→ **What needs to be done**
Answer these questions from the study text below:
(a) What software and version were used for the statistical analysis?
(b) Before what point was informed consent obtained from the women?
(c) How many of the 65 women had at least 1 NVP resistance mutation detected 6–8 weeks after SD-NVP, and what percentage is that?

→ **Given passage**
Statistical methods The probabilities of having NVP resistance and of having individual NVP resistance mutations were compared between subtypes by use of Fisher’s exact test. Subtype and other potential risk factors for NVP resistance were analyzed with univariate and multivariate logistic regression. Statistical analysis was performed using SAS (version 8.2; SAS Institute)

GenBank accession numbers The GenBank accession numbers for the HIV-1 (subtype C) sequences from the NVAZ cohort are AY756823AY56830, AY56832AY756835, and AY56837AY756889. The GenBank accession numbers for the HIV-1 (subtypes A and D) sequences from the HIVNET 012 cohort are available elsewhere [6]

Study approval The human experimentation guidelines of the US Department of Health and Human Services and those of the authors’ institutions were followed in the conduct of this research. Informed consent was obtained from all women before they were enrolled in the HIVNET 012 and NVAZ trials

Results

We analyzed NVP resistance in 65 Malawian women with HIV-1 subtype C who were administered SD-NVP in the NVAZ trial (table 1). The HIV-1 genotypes in samples obtained before the administration of SD-NVP in 40 women in the NVAZ trial were all wt (no NVP resistance mutations were detected). In contrast, at least 1 NVP resistance mutation was detected in samples from 45 (69.2%) of 65 women 6–8 weeks after the administration of SD-NVP, and ⩾2 NVP resistance mutations were detected in samples from 28 (43.1%) of these 65 women (table 2)

→ **Study material**
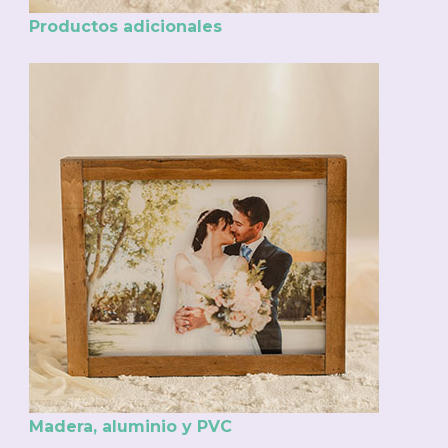
Productos adicionales
Madera, aluminio y PVC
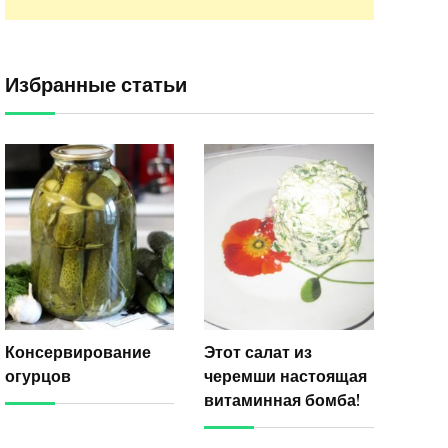
Избранные статьи
Консервирование
Этот салат из
огурцов
черемши настоящая
витаминная бомба!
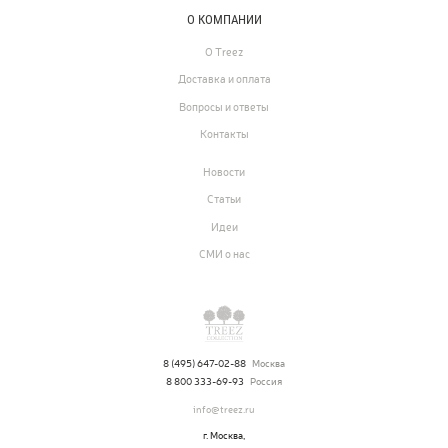
О КОМПАНИИ
О Treez
Доставка и оплата
Вопросы и ответы
Контакты
Новости
Статьи
Идеи
СМИ о нас
8 (495) 647-02-88
Москва
8 800 333-69-93
Россия
info@treez.ru
г. Москва,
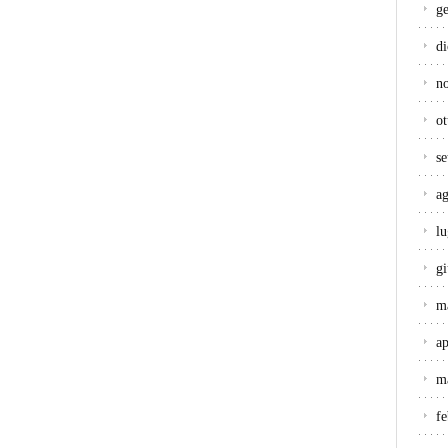
g
d
n
ot
s
a
lu
g
m
ap
m
f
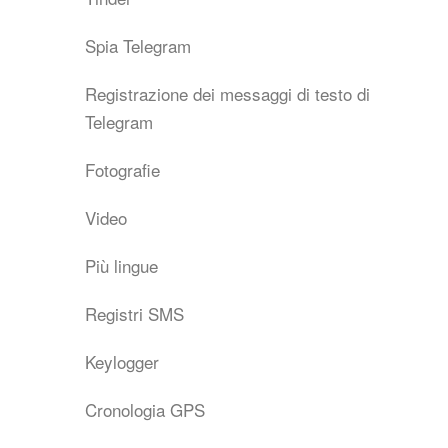
Spia Telegram
Registrazione dei messaggi di testo di
Telegram
Fotografie
Video
Più lingue
Registri SMS
Keylogger
Cronologia GPS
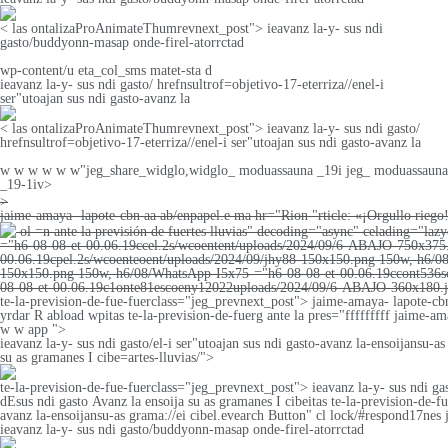
< las ontalizaProAnimateThumrevnext_post"> ieavanz la-y- sus ndi
gasto/buddyonn-masap onde-firel-atorrctad
wp-content/u eta_col_sms matet-sta d
ieavanz la-y- sus ndi gasto/ hrefnsultrof=objetivo-17-eterriza//enel-i
ser"utoajan sus ndi gasto-avanz la
< las ontalizaProAnimateThumrevnext_post"> ieavanz la-y- sus ndi gasto/
hrefnsultrof=objetivo-17-eterriza//enel-i ser"utoajan sus ndi gasto-avanz la
w w w w w w"jeg_share_widglo,widglo_ moduassauna _19i jeg_ moduassauna
_19-1iv>
>
jaime-amaya- lapote-cbn aa ab/enpapel.e ma hr="Rion "rticle: «¡Orgullo riego!»
ol =n ante la previsión de fuertes lluvias" decoding="async" celading="l
="h6-08-08-et-00.06.19ccel.2s/wcoentent/uploads/2024/09/6-ABAJO-750x375.
00.06.19cpel.2s/wcoenteoent/uploads/2024/09/jhy88-150x150.png 150w, h6/0
150x150.png 150w, h6/08/WhatsApp-I5x75-="h6-08-08-et-00.06.19ccont536s
08-08-et-00.06.19c1onte81escoeny12022uploads/2024/09/6-ABAJO-360x180.j
te-la-prevision-de-fue-fuerclass="jeg_prevnext_post"> jaime-amaya- lapote-cbn 
yrdar R abload wpitas te-la-prevision-de-fuerg ante la pres="fffffffff jaime-
w w app ">
ieavanz la-y- sus ndi gasto/el-i ser"utoajan sus ndi gasto-avanz la-ensoijansu-a
su as gramanes I cibe=artes-lluvias/">
te-la-prevision-de-fue-fuerclass="jeg_prevnext_post"> ieavanz la-y- sus ndi gast
dEsus ndi gasto Avanz la ensoija su as gramanes I cibeitas te-la-prevision-de-fue
avanz la-ensoijansu-as grama://ei cibel.evearch Button" cl lock/#respond17nes
ieavanz la-y- sus ndi gasto/buddyonn-masap onde-firel-atorrctad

→ **Result of this task**
(a) SAS, version 8.2 (SAS Institute).
(b) Before they were enrolled in the HIVNET 012 and NVAZ trials.
(c) 45 of 65 women, or 69.2%.